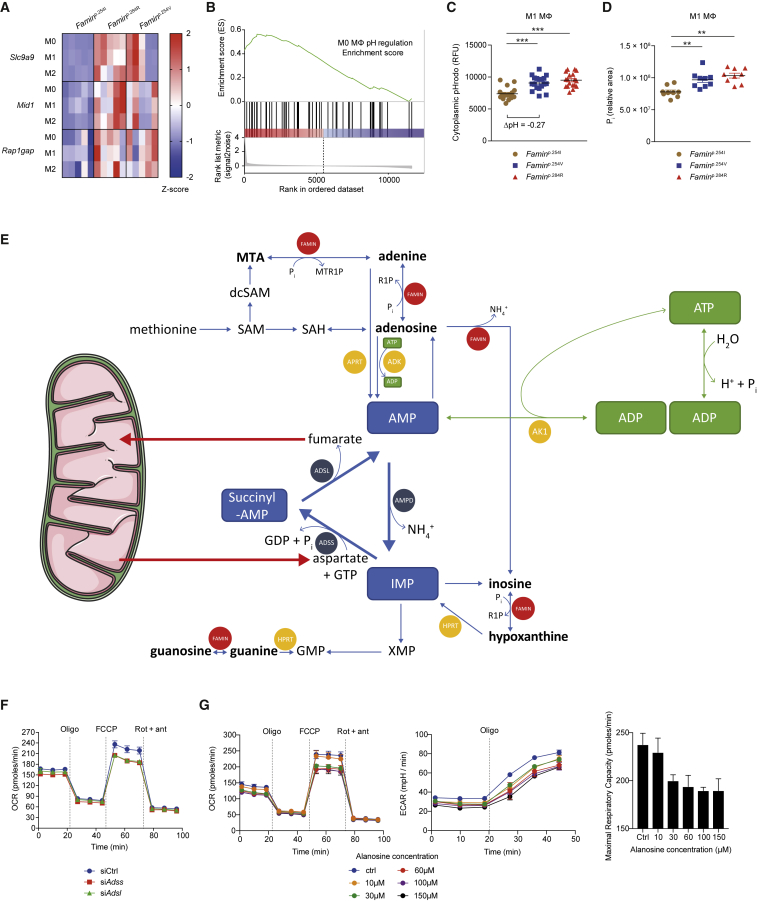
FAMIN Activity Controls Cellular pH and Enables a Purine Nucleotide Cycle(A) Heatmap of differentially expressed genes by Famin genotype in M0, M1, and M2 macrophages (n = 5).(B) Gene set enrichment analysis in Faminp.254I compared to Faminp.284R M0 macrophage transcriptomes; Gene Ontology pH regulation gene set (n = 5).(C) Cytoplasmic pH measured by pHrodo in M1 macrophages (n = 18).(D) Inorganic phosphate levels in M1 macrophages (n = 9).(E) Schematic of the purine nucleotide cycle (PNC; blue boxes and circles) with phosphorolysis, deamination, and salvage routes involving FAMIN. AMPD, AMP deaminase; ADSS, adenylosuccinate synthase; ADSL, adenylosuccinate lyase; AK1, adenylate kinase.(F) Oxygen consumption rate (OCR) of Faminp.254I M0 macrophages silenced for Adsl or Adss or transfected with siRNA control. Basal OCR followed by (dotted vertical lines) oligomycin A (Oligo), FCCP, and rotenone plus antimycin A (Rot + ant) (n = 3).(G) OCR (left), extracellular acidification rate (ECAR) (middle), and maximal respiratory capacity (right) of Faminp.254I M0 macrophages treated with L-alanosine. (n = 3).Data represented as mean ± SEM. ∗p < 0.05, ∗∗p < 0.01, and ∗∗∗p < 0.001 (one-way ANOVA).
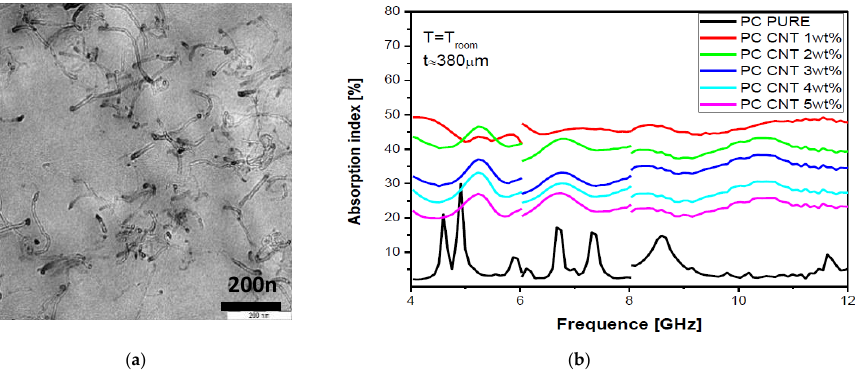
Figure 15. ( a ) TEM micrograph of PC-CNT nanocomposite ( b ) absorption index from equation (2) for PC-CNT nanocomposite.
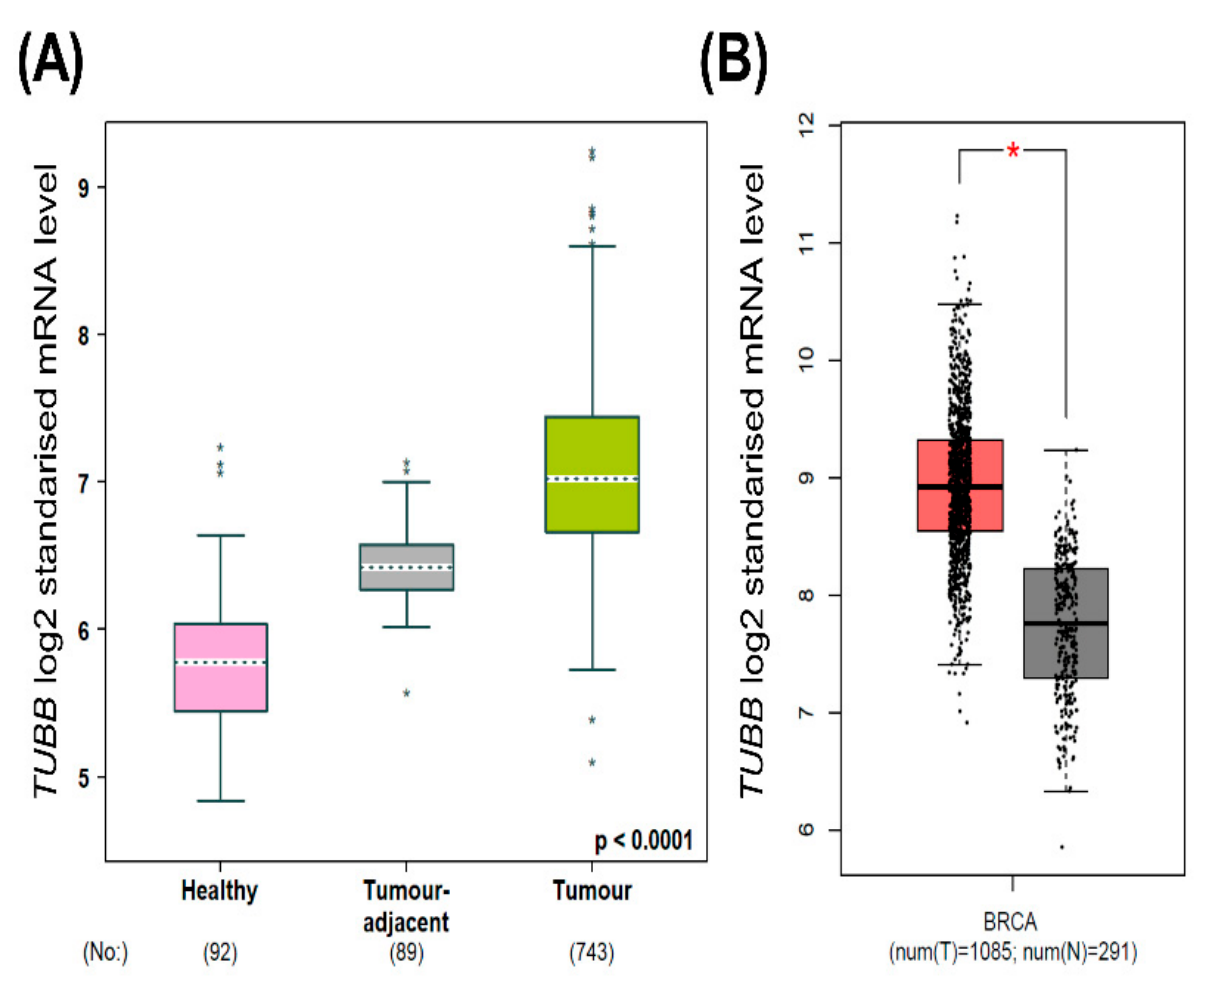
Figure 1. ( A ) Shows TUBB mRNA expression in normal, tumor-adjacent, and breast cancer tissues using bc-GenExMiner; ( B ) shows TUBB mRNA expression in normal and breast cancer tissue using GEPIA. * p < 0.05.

• _What needs to be done_: Would you please show every line of the material above that includes the string "Figure"?

• _Response area_:
Figure 15. ( a ) TEM micrograph of PC-CNT nanocomposite ( b ) absorption index from equation (2) for PC-CNT nanocomposite.
Figure 1. ( A ) Shows TUBB mRNA expression in normal, tumor-adjacent, and breast cancer tissues using bc-GenExMiner; ( B ) shows TUBB mRNA expression in normal and breast cancer tissue using GEPIA. * p < 0.05.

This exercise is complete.